É em nome do amor, e talvez por amor. É com nome próprio e de alma própria. É o lugar onde as palavras são mais do que elas. São simplesmente aquilo que quero que sejam, amor.

Em nome do amor

É em nome do amor, e talvez por amor. É com nome próprio e de alma própria. É o lugar onde as palavras são mais do que elas. São simplesmente aquilo que quero que sejam, amor.

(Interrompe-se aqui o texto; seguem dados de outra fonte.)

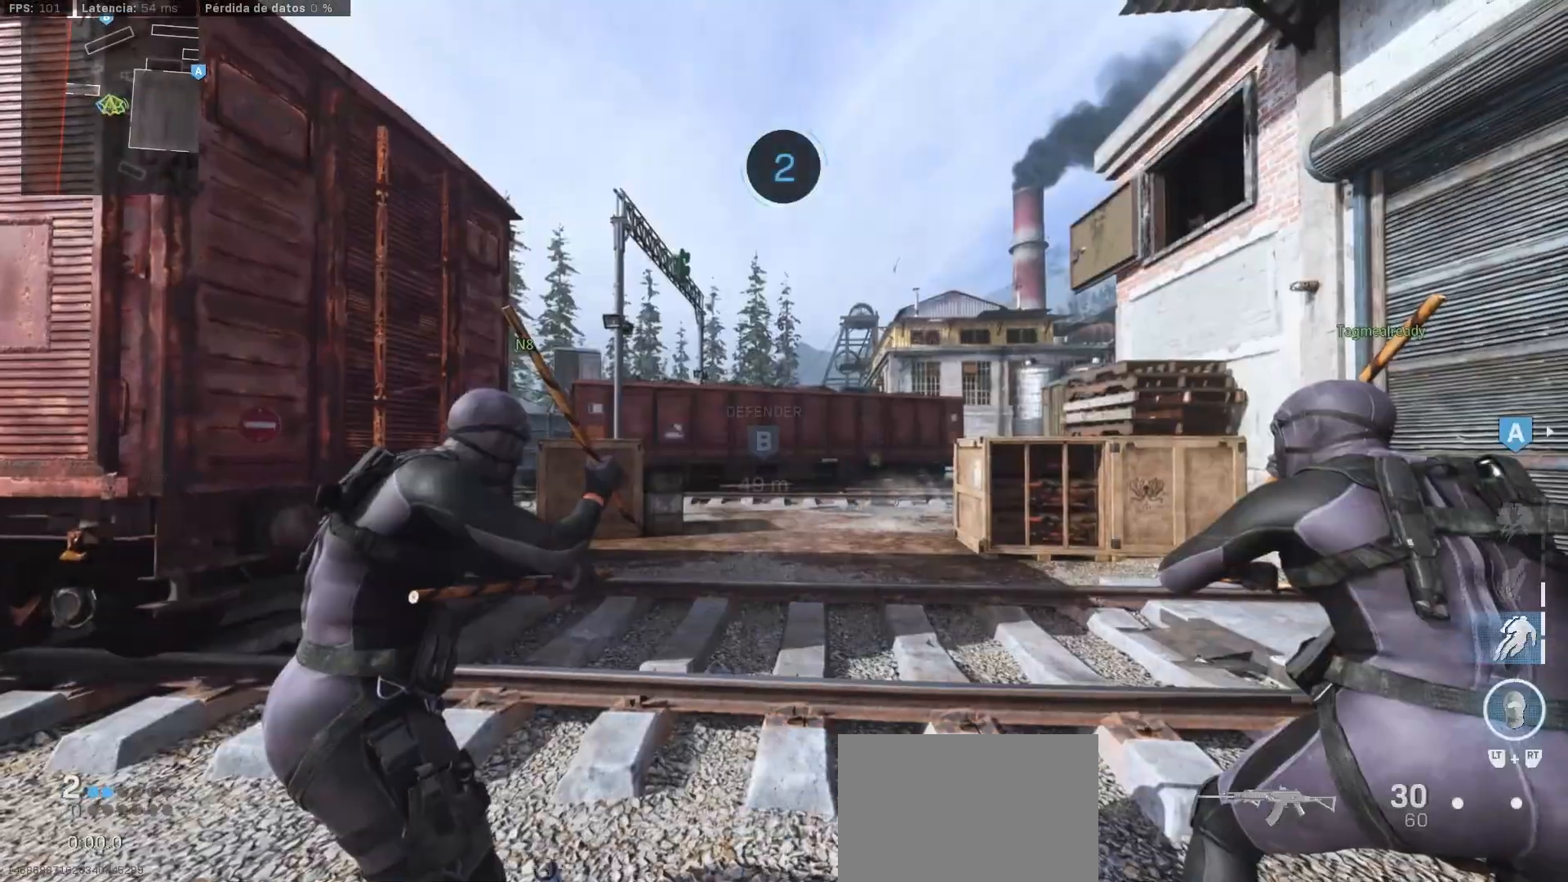
{"buttons": ["L1"], "left_stick": "center", "right_stick": "center", "events": [[67, "SELECT", "up"], [267, "L1", "down"]]}
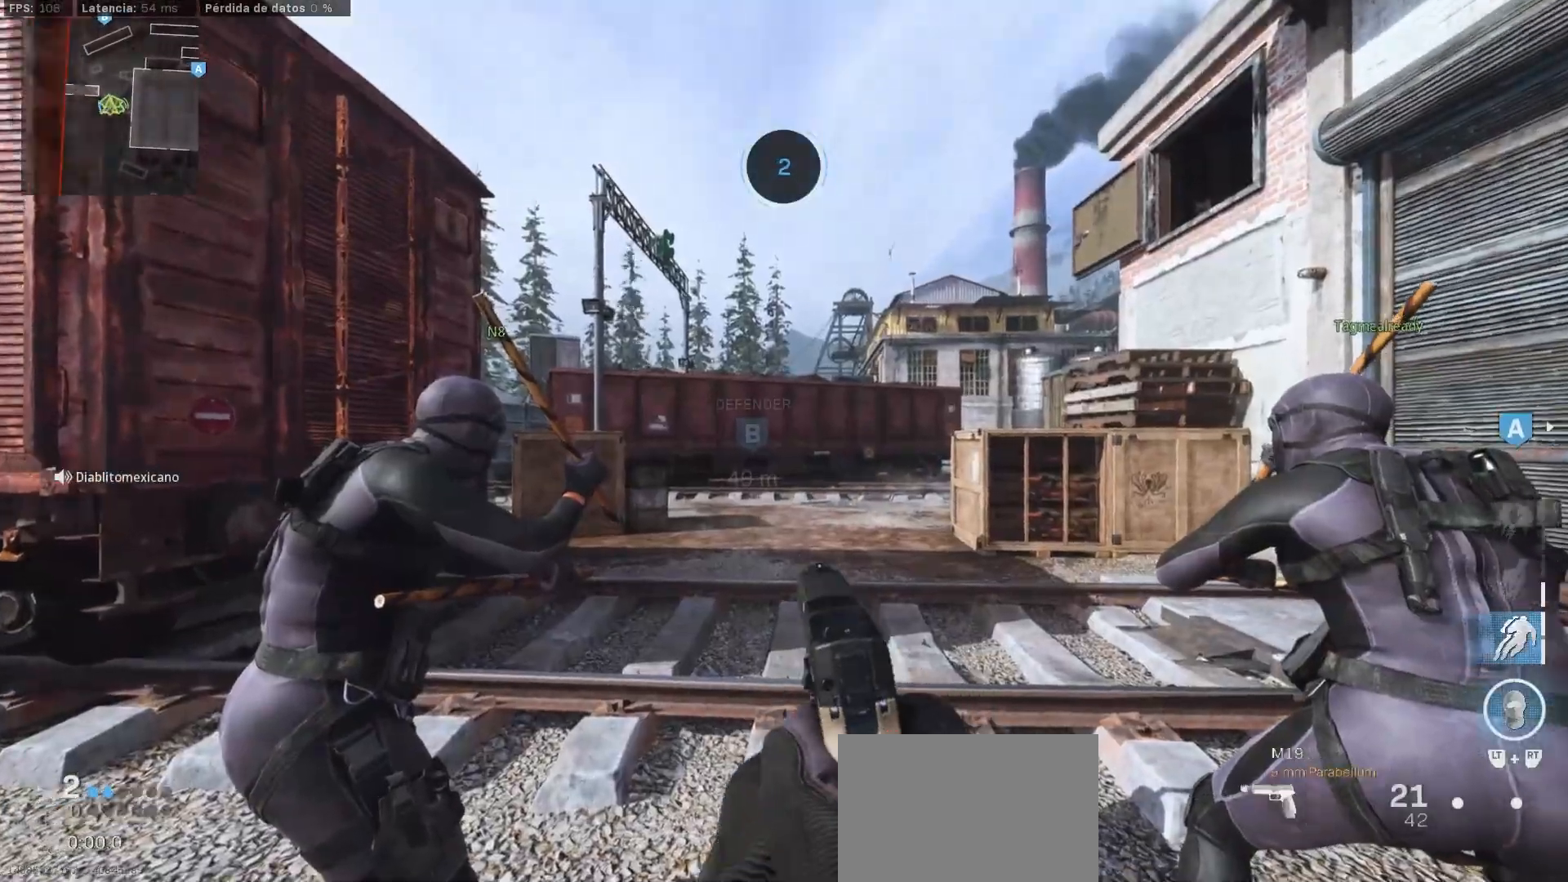
{"buttons": ["L1"], "left_stick": "center", "right_stick": "center", "events": [[100, "SQUARE", "down"], [183, "SQUARE", "up"]]}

A menina de olho azul cresceu e continua criança

Crianças. Elas são rebeldes. Livres. Espontâneas. Criativas. Festivas. Apaixonantes. Ternas. Aventureiras. Sorrateiras. Incríveis. Mágicas. Brincalhonas. Vivas. Sonhadoras. Tenho saudades daquele compromisso com as bonecas e da preocupação de arrumar os brinquedos que espalhava pela casa. Tenho saudades de ensinar o meu boneco palhinhas a ler, e de me sentar no banco de madeira da mesa pequenina no centro da sala. Depois de um dia escola, as brincadeiras multiplicavam-se com os peluches e por muitas horas era só eu e aquele meu mundo de criança. A menina do olho azul cresceu a brincar, a brincar com a vida, para que ela não brinca-se com ela. Hoje já não sou mais criança, dizem os documentos sérios e burocráticos. E estão tão enganos. Eu sei que ainda o sou, quando olho nos teus olhos e me rio apaixonada como uma criança a olhar um algodão doce. E aí os sonhos de pequenina voltam, como se nunca tivesse crescido de fato.